____ Text shown

Monetary policy outlook clouded by wavering Federal Reserve
The current path of the Bank of Thailand (BOT)’s monetary policy normalisation will be milder than in past cycles, with future policy deliberations highly data dependent. Given the stable GDP growth outlook for Thailand (CGS-CIMB: +4.0% in 2019F), one further interest rate hike to 2.00% by end-2019F is warranted to create policy space and address the central bank’s concerns over financial stability, in our view. However, risks to our forecast include slower external demand, tepid inflation and more recently, the Federal Reserve’s increasingly dovish stance on further US interest rate hikes.

 

Originally published by CIMB Research and Economics on 20 March 2019.

CARI Captures 396



 

ASEAN-ROK

South Korean banks enjoy brisk earnings in Southeast Asia
(19 March 2019) South Korean banks operating in Southeast Asia reported significant growth in 2018, notably in Vietnam, Indonesia and Singapore, according to a South Korean Financial Supervisory Service (FSS) report published on March 19. The net incomes of 12 banks operating in the region doubled from US$61 million in 2017 to US$131.8 million in 2018. Specifically, the combined net income of the 12 banks operating in Vietnam grew from US$5.72 billion in 2017 to US$6.43 billion in 2018, while their combined earnings in Singapore grew by 17.2% in 2018. Meanwhile, South Korean President Moon Jae-in recapped his recent three-country tour in Southeast Asia during a cabinet meeting and stressed the importance of cultivating relations with the ASEAN bloc.

CAMBODIA-ROK

Cambodia and South Korea agree to enhance bilateral cooperation
(18 March 2019) South Korean President Moon Jae-in’s state visit to Cambodia from March 14 to 16 concluded with the inking of seven agreements between the parties to increase bilateral cooperation in several areas, according to a statement by the Cambodian Ministry of Foreign Affairs and International Cooperation. This included agreements on double taxation prevention, increased market access for Cambodian goods into South Korea, loan agreements and frameworks, as well as memoranda of understanding on various areas of cooperation. According to data from the Korean Export-Import Bank, the country’s investments in Cambodia are primarily in real estate (29%), banking and finance (21%), construction (18%), manufacturing (15%), and agriculture (4%). Bilateral trade between the countries saw an 11% increase last year, reaching US$975 million.

________

## Questions to answer
a: Answer these from the ASEAN news digest:
(i) To what level does the Thailand outlook expect one more interest rate hike to take the rate by end-2019?
(ii) How many agreements were signed when the South Korean president's state visit to Cambodia concluded?
(iii) By what percentage did the South Korean banks' combined earnings in Singapore grow in 2018?
b: Add one short paragraph to the ASEAN news digest, picking up right after its final sentence.

____ Provided data

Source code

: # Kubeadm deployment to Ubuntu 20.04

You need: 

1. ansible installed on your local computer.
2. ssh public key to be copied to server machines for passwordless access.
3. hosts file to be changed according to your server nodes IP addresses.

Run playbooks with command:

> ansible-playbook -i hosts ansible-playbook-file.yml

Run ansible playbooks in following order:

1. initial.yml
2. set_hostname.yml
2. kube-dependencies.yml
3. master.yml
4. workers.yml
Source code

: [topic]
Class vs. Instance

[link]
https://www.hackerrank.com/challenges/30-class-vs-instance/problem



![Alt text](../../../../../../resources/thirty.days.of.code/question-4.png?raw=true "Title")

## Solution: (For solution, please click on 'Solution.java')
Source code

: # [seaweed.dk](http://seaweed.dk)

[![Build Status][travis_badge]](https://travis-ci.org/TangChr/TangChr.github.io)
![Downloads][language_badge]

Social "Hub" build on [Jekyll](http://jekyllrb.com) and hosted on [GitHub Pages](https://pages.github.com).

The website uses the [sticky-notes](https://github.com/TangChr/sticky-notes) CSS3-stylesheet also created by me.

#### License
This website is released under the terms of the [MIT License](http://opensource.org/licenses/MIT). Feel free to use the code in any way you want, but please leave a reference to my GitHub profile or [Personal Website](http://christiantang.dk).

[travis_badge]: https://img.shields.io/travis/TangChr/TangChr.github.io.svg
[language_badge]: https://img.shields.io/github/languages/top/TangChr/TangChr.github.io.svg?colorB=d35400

________

## Responses by task
a:
(i) 2.00%
(ii) Seven
(iii) 17.2%

b:
THE PHILIPPINES-JAPAN

The Philippines secures US$1.24 billion in investment pledges from Japan
(18 March 2019) Japanese companies committed to US$1.24 billion in new investments in the Philippines during a bilateral business meeting held in Tokyo recently, according to the Philippines’ Department of Trade and Industry (DTI). The new investments will include a US$76 million affordable housing joint venture, US$19.2 million waste-to-energy project, US$250 million large-scale integrated poultry farm, and US$46 million automotive system manufacturing facility. Together, these investments are expected to create 16,000 domestic jobs. The bilateral business meeting comes as the Philippines government looks to pass the Trabaho tax reform bill, which seeks to lower corporate income tax from 30% to 20% by 2029.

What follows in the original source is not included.